Australia's consumer and competition (ACCC) watchdog is investigating Facebook’s parent company Meta for a long running series of fraudulent cryptocurrency advertisements of the platform.
The news comes just a day after Cointelegraph reported that billionaire businessman Andrew “Twiggy” Forrest was pursuing criminal action against the social media giant for allegedly serving users crypto scam ads and fake articles that used his name and likeness.
Numerous other high profile celebrities from Hugh Jackman to Nicole Kidman have been fraudulently employed to draw users into investment scams.
The ACCC alleges that Meta allowed the crypto scammers to breach Australian consumer law, defrauding victims hundreds of thousands of dollars.
In Thursday comments to The Australian, ACCC chair Rod Sims said that although their investigation shares similarities with Forrest’s case, the “ACCC’s investigation is separate and concerns different questions of law.”
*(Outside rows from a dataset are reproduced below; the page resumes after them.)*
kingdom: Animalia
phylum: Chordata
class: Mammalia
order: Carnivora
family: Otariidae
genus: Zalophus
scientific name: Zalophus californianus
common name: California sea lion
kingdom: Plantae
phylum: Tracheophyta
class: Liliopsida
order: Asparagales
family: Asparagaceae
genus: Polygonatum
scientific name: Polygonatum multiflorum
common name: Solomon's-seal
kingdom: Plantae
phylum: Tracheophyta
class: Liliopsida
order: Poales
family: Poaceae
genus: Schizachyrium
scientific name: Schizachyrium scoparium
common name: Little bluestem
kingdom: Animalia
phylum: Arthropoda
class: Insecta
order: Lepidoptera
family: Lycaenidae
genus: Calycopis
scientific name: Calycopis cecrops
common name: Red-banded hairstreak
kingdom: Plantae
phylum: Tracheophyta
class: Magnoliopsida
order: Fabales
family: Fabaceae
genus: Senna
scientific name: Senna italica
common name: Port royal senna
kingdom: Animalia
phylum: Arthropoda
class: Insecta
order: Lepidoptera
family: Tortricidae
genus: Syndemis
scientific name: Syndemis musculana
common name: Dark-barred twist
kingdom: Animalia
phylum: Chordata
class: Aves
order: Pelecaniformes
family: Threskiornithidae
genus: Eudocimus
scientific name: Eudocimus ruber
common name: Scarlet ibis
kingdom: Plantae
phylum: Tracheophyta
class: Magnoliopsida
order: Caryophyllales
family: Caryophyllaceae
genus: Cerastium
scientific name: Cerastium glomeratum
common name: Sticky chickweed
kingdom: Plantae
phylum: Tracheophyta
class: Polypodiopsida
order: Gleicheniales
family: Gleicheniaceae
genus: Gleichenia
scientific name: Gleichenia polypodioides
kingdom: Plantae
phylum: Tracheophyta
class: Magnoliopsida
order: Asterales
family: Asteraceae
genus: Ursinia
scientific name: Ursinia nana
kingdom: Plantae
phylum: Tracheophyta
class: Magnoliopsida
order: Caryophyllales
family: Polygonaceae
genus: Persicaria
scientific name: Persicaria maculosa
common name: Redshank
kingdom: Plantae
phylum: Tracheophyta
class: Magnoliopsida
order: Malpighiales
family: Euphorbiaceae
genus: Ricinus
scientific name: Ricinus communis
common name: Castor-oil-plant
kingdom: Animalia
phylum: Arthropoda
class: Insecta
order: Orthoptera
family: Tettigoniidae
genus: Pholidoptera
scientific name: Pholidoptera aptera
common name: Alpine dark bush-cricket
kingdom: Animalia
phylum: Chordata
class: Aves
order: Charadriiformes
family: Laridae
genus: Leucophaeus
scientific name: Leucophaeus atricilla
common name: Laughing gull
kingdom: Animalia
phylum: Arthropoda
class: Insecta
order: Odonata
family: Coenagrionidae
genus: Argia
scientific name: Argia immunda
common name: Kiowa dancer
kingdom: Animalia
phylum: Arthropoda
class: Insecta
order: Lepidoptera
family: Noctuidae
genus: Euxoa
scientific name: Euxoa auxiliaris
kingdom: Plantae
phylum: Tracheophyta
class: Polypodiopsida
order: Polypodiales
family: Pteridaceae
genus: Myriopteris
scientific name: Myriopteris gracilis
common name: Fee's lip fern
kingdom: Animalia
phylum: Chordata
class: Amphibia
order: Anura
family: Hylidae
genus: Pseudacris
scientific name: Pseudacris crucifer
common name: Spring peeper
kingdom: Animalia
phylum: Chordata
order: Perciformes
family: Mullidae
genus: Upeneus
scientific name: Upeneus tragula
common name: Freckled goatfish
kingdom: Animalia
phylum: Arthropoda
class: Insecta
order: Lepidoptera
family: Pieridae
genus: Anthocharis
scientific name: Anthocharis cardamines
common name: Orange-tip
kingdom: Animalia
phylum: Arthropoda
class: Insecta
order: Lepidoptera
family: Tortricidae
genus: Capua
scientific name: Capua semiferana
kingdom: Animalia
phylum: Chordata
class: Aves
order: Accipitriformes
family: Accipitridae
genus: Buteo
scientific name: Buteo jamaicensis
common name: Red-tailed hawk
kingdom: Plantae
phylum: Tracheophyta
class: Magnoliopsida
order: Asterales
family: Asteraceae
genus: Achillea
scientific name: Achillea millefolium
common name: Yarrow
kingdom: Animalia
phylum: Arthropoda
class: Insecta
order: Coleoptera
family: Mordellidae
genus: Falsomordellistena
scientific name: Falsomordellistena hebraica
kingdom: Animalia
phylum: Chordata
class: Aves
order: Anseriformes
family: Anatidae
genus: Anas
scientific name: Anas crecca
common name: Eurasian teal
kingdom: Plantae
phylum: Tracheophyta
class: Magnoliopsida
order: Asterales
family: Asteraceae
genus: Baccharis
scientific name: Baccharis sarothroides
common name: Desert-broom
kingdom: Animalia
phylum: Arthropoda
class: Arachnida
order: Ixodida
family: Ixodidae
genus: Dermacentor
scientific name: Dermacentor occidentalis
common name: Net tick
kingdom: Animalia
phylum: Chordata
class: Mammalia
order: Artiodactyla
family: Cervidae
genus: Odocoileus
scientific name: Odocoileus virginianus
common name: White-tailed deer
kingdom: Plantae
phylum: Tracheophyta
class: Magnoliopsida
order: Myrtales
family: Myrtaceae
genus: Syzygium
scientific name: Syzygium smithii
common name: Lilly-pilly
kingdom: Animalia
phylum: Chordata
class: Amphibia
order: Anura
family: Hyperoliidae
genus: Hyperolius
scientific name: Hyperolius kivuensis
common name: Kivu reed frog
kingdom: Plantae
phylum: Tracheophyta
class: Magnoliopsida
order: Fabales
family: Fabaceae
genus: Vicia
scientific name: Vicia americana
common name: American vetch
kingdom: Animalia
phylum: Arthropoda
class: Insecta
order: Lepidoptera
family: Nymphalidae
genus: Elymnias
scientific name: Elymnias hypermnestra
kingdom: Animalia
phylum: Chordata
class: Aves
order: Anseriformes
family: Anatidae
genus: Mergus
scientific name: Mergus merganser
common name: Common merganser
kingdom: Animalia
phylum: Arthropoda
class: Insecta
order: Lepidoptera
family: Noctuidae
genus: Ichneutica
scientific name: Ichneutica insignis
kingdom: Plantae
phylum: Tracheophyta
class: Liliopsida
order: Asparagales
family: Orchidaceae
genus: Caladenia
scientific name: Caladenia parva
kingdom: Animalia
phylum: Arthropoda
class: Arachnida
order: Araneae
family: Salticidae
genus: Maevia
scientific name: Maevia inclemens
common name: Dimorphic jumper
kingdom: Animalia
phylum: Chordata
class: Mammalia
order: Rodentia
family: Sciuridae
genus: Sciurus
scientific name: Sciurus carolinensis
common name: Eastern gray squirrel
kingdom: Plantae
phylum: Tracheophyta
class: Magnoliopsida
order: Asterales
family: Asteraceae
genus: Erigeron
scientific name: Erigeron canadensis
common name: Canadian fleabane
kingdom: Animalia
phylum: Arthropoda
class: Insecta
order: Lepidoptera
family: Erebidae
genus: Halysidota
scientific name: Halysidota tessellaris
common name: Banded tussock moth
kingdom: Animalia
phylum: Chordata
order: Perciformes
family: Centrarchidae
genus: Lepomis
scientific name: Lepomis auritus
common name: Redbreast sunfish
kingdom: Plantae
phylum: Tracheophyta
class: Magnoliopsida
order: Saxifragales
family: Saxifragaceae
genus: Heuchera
While Forrest’s case concerns potential breaches of Australia’s Commonwealth Criminal Code, the ACCC will be examining whether Meta has “raised concerns” under the Australia Consumer Law.
“Like Dr Forrest, we consider that Meta should be doing more to detect, prevent and remove false or misleading advertisements from the Facebook platform so that consumers are not misled and scammers are prevented from reaching potential victims.”
Forrest claims that by failing to take sufficient steps to eliminate the scam from being shared on its platform, Meta is not only in breach of Australia’s money-laundering laws, but also behaved in a “criminally reckless” manner.
He will initially bring his case to the West Australia Magistrates Court on March 28, with a committal hearing expected later in the year.
He also launched a simultaneous civil proceeding with the Superior Court of California last September, seeking injunctive relief. The case is still pending, with the date of the civil case yet to be set.
In 2020, the Australian Securities and Investments Commission (ASIC) issued a warning on fake celebrity-endorsed crypto ads, including Jackman, Kidman and even Waleed Aly.
Other celebrities including Elon Musk, Bill Gates and Richard Branson have also had their images stolen to front crypto scams.
Australian Facebook users have reported losing hundreds of thousands to the scam, including one alleged victim who told The Australian that they thought the scam was legitimate because it featured Forrest.
“Andrew Forrest is an icon for millions of Australians and you hold him in high regard, anything involving him you‘d think is legitimate because it’s coming out in public through Facebook,” they said.
In 2019, Forrest was among several Australian celebrities, including Kate Winslet, who were falsely quoted as giving testimony for a fraudulent cryptocurrency.
One version of the scam quoted the celebs in fake mainstream news articles advertising a fake Bitcoin investment platform.
As reported by Cointelegraph in August 2021, investment scams cost Australian investors more than $50.5 million in the first six months of 2021, with crypto scams contributing to more than 50% of the losses.